Figure 8 Saturation temperature versus concentration for Sr.15/SMM/900 ° and Sr.25/RMM/900 ° samples measured at 80 Oe and frequencies, respectively, of 219 kHz and 236 kHz.
From the curves in figure 7 we calculated the initial rate of initial temperature increase d
T/d
t for various measuring field strengths in the range of 40–80 Oe and plotted the slope against field as presented on figure 9. As is clearly shown, the field dependence of the specific loss power (SLP) does not follow the H2-law (formula (
Figure 9 Initial slope of temperature increase versus field strength for a 100 mg ml −1 Sr.15/RMM/700 °C sample in a field of 80 Oe and 219 kHz.

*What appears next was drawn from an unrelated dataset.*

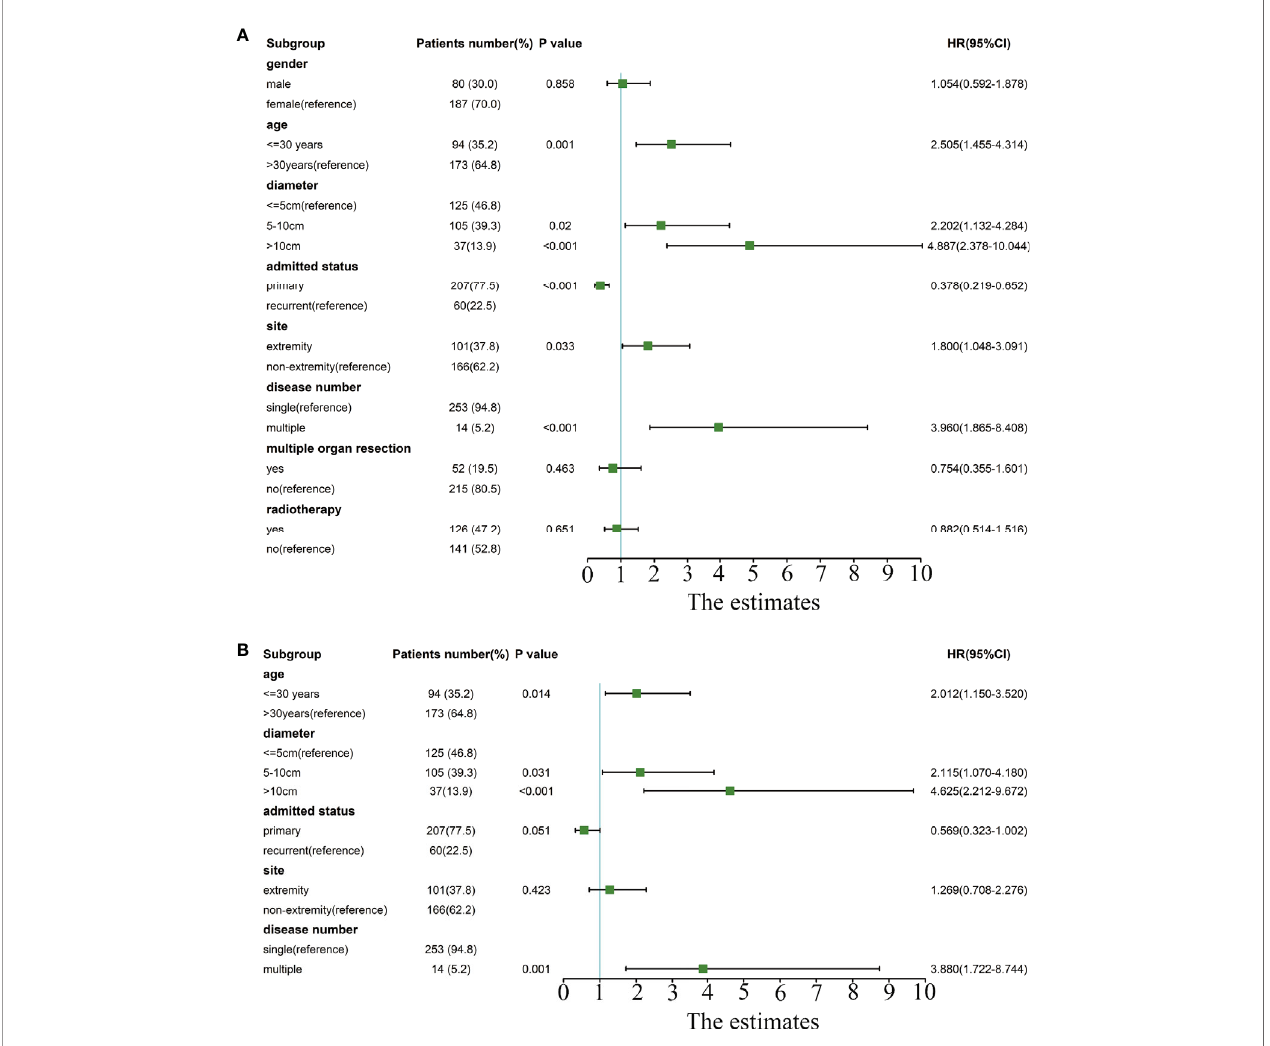
FIGURE 2 | Forest plot of univariate and multivariate Cox analyses of risk factors related to recurrence. (A) The forest plot for univariate Cox analysis. (B) The forest plot for multivariate Cox analysis.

Last but not the least important characteristic of the MIH investigations we want to note is that we observed some sudden change in temperature increase versus time curves for several MIH experiments of the manganite NPs. In addition to some indications shown in figures 4–7, figure 10 demonstrates more evidence for the experiment of 20 mg ml −1 of Sr.20/900 °C NPs in a field of 236 kHz and 80 Oe. The time dependence of the heating rate d T/d t shows convincingly a two region behavior of the later quantity for which the turn point appears at 32 seconds, which corresponds to the temperature of 37 °C. While supposing this temperature to be related to the onset temperature of material magnetization, we name it as T b,heat . More detailed research is under way to prove this assumption.

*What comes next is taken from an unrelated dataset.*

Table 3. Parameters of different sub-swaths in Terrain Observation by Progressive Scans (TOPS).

Figure 10 Heating temperature and heating rate versus time for a Sr.20/RMM sample annealed at 900° measured at 20 mg ml −1 in a field of 236 kHz, 80 Oe.
Finally, we present in figure 11 heating curves measured in a field of 236 kHz, 60 and 80 Oe at a concentration of 20 mg ml −1 of Sr.25/RMM/900° NPs in water and in oil. By comparison of the corresponding curves, one can see that the saturation temperature of the oil ferrofluid is about 4 ° higher and its specific loss power is two times greater than the corresponding parameters of the water ferrofluid. The observed better heating performance of the oil ferrofluid is assumed to result from its higher viscosity.

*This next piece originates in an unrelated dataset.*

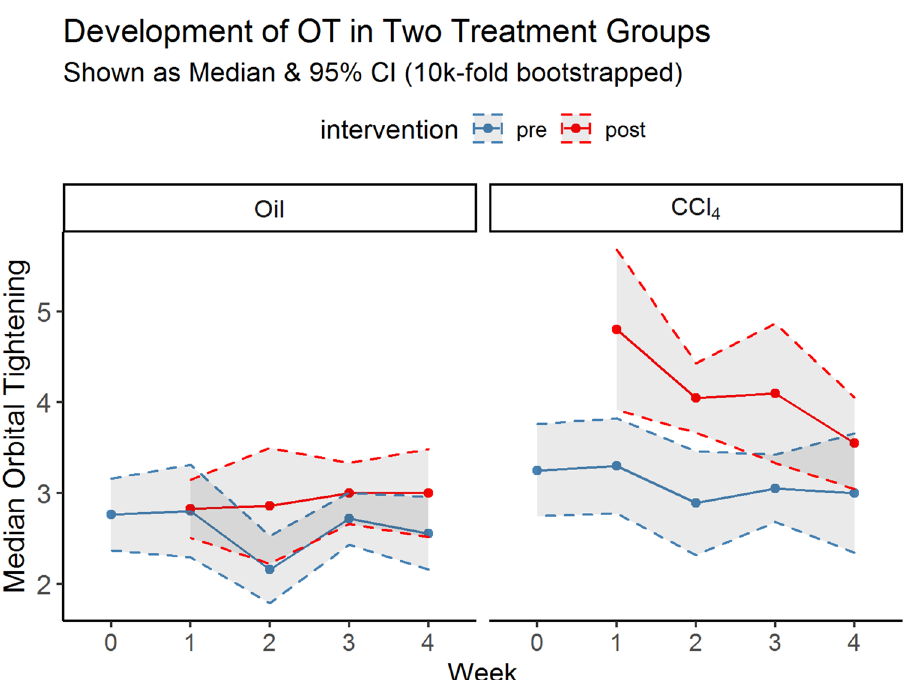
Figure 5. Bootstrapped (10 k-fold) estimates of the OT score in the two treatment regimens are shown as medians with 95% CI bands. The estimates in the control group showed no significant differences over time (overlapping confidence bands). There was also no difference regarding the intervention. In the CCl 4 group, there were multiple differences in Orbital Tightening concerning the baseline values (week 0), time, and interventions. Intervention peaks in week 1, followed by a continuous return towards the untreated levels (negative slope) in week 4 as indicated by model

Figure 11 Heating curves for Sr.25/RMM/900 °C at a concentration of 20 mg ml −1 in oil (O) and water (W) measured in a field of 236 kHz with two amplitudes of 60 and 80 Oe.
4. Conclusion
By careful and systematic measurements of heating curves for ferrofluids of La 0.7 Sr x Ca 0.3−x NPs, several specific characteristics of heating effects have been indicated:
- Saturation heating temperature, which could be explained by T C -related fuse of heating.
- Two regions of temperature increase rate have been shown for which the heating characteristic temperature T b,heat is preliminarily assumed to relate to the magnetization onset temperature of the blocking type, T b,mag .
- Heating power versus heating field amplitude does not follow the square law for the case of high NP concentration. This suggests the existence of some strong dipolar interaction between the nanoparticles in dense ferrofluids.
Remarks (ii) and (iii) require more investigations to elucidate the relationship between heating characteristics and basic properties of the magnetic nanoparticle system.
Acknowledgments
The research has been done with financial support from a grant of the National Foundation for Science and Technology Development (Code: 103.02.48.09).